[Datos registrados]
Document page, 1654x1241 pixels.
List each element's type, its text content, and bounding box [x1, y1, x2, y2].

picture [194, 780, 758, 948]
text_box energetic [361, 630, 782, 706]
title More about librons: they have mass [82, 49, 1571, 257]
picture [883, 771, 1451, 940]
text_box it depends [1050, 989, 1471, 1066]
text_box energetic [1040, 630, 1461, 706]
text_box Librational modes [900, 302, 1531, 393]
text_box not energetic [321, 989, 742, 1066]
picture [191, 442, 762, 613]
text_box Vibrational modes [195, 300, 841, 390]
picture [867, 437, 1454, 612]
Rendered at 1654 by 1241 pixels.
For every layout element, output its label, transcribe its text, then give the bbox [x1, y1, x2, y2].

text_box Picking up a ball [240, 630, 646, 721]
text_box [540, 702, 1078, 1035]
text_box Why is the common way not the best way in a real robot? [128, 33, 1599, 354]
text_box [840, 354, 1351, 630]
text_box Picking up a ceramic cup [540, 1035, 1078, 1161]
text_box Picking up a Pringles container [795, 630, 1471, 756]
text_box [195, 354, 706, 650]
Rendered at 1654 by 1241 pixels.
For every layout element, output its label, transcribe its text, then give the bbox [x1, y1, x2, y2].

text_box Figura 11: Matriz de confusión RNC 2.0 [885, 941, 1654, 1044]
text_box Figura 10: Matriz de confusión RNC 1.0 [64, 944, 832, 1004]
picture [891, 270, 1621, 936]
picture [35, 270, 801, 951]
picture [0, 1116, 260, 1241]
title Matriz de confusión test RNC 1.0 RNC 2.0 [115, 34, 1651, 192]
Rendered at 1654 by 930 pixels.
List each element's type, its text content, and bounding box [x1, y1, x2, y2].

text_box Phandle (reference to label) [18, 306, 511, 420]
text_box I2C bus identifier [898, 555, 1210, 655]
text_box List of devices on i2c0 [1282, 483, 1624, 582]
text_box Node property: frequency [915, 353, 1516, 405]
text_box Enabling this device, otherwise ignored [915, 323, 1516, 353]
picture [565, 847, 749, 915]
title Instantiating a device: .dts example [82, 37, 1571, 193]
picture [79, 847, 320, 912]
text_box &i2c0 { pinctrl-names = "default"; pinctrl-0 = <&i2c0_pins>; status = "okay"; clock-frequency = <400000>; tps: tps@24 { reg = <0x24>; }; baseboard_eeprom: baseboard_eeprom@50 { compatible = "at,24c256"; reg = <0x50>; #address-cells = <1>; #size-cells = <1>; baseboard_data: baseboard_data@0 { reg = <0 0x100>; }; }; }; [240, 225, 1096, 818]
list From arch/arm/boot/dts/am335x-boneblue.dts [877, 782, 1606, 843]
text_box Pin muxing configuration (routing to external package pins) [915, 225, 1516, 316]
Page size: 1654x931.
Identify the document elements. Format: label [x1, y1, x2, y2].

### [Solicitud]
Expresa los ítems como un CSV de dos columnas, entrada y salida, con una fila por ítem que recoja su texto y su respuesta, cada uno en un único campo entre comillas y con los saltos de línea convertidos en espacios. Empieza en la línea que contiene "Rendered at 1654 by 930 pixels." y termina tras la que contiene "picture [565, 847, 749, 915]".

### [Resultado]
entrada,salida
"Rendered at 1654 by 930 pixels. List each element's type, its text content, and bounding box [x1, y1, x2, y2].","text_box Phandle (reference to label) [18, 306, 511, 420] text_box I2C bus identifier [898, 555, 1210, 655] text_box List of devices on i2c0 [1282, 483, 1624, 582] text_box Node property: frequency [915, 353, 1516, 405] text_box Enabling this device, otherwise ignored [915, 323, 1516, 353] picture [565, 847, 749, 915]"